Aaron M. and Clara Weitzenhoffer
André Dunoyer de Segonzac (France, 1884–1974)
Still Life (Nature morte), n.d.
Watercolor on paper
18 ¼ x 15 ½ in.
Aaron M. and Clara Weitzenhoffer Bequest, 2000
This still life likely dates after the 1930s, during the years of André Dunoyer de Segonzac’s greatest acclaim. In the mid-twentieth century, Segonzac exhibited internationally and won numerous awards for his work. He frequently exhibited with both the Fauves and the Cubists in the early 1900s, yet his style, which borrows from sources as diverse as Gustave Courbet, Paul Cézanne, and Henri Matisse, does not fit comfortably into any category. In this still life, Segonzac uses simple contour drawing and washes of color to construct the forms of the blossoms and the glass and ceramic wares. He draws attention to the artifice of his watercolor through the floral decoration on the white vase, and insinuates that his representation is a decorative play of line and color not dissimilar from the embellishment on the vessel.
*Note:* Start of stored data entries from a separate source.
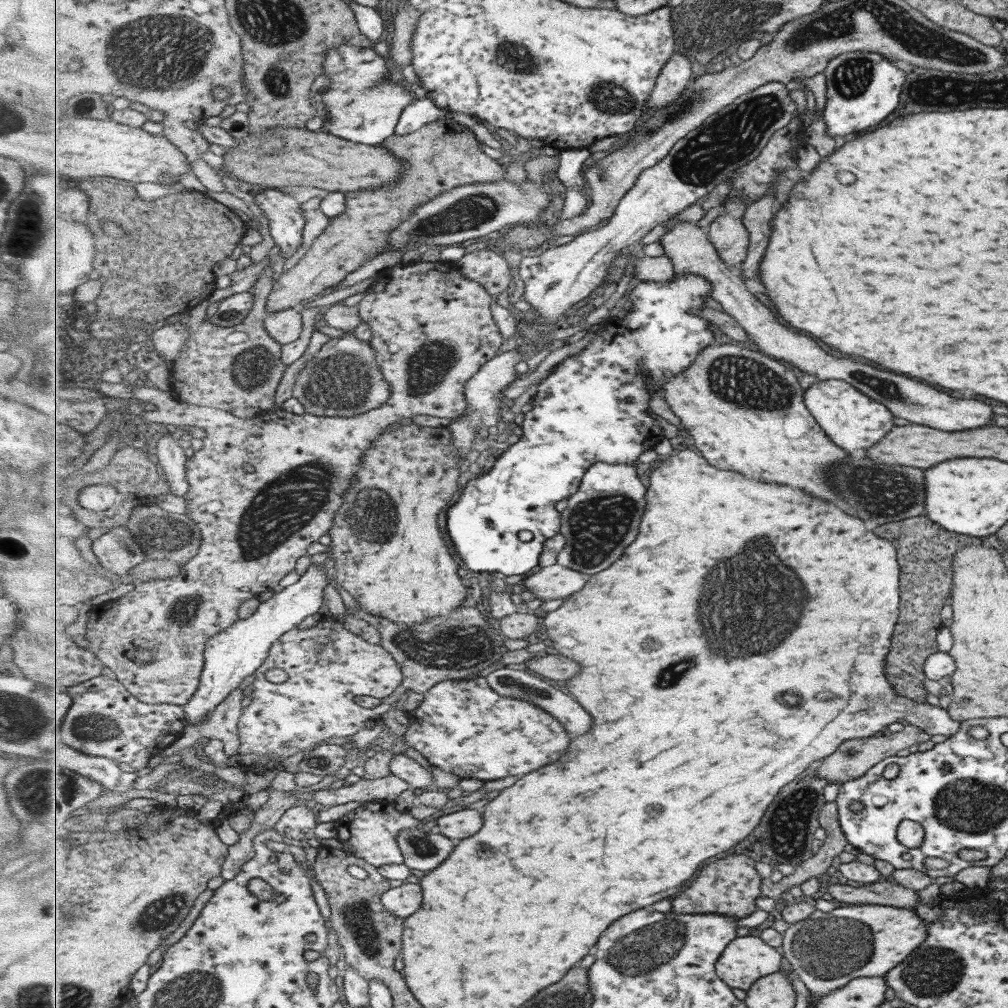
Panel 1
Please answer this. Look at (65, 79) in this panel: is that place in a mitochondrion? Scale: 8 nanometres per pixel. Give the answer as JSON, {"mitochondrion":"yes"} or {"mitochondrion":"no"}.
{"mitochondrion":"no"}

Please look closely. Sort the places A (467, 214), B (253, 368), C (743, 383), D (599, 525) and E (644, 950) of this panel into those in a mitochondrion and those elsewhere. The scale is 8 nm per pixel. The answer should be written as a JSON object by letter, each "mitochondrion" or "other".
{"A":"mitochondrion","B":"mitochondrion","C":"mitochondrion","D":"mitochondrion","E":"mitochondrion"}

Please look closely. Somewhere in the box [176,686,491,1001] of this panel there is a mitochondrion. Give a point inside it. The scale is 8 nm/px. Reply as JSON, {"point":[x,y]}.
{"point":[357,914]}

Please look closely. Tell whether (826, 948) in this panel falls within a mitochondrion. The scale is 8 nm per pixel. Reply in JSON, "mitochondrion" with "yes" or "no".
{"mitochondrion":"yes"}

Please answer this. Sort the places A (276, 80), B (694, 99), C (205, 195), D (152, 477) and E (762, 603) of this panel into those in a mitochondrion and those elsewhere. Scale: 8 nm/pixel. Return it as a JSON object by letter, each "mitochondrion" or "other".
{"A":"mitochondrion","B":"mitochondrion","C":"other","D":"other","E":"mitochondrion"}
Segonzac began painting still lifes in the 1920s, especially after his purchase of a villa in Saint-Tropez in 1925. His naïve approach to form is the result, in part, of his lack of training. Although he studied in the Free Academy of Luc-Olivier Merson in the early 1900s, Segonzac was never formally admitted, and later he attended the Académie de la Palette briefly. He considered his studies largely irrelevant to his career and found recognition early, exhibiting at the Salon d’Automne in 1908 and the Salon des Indépendants in the following year.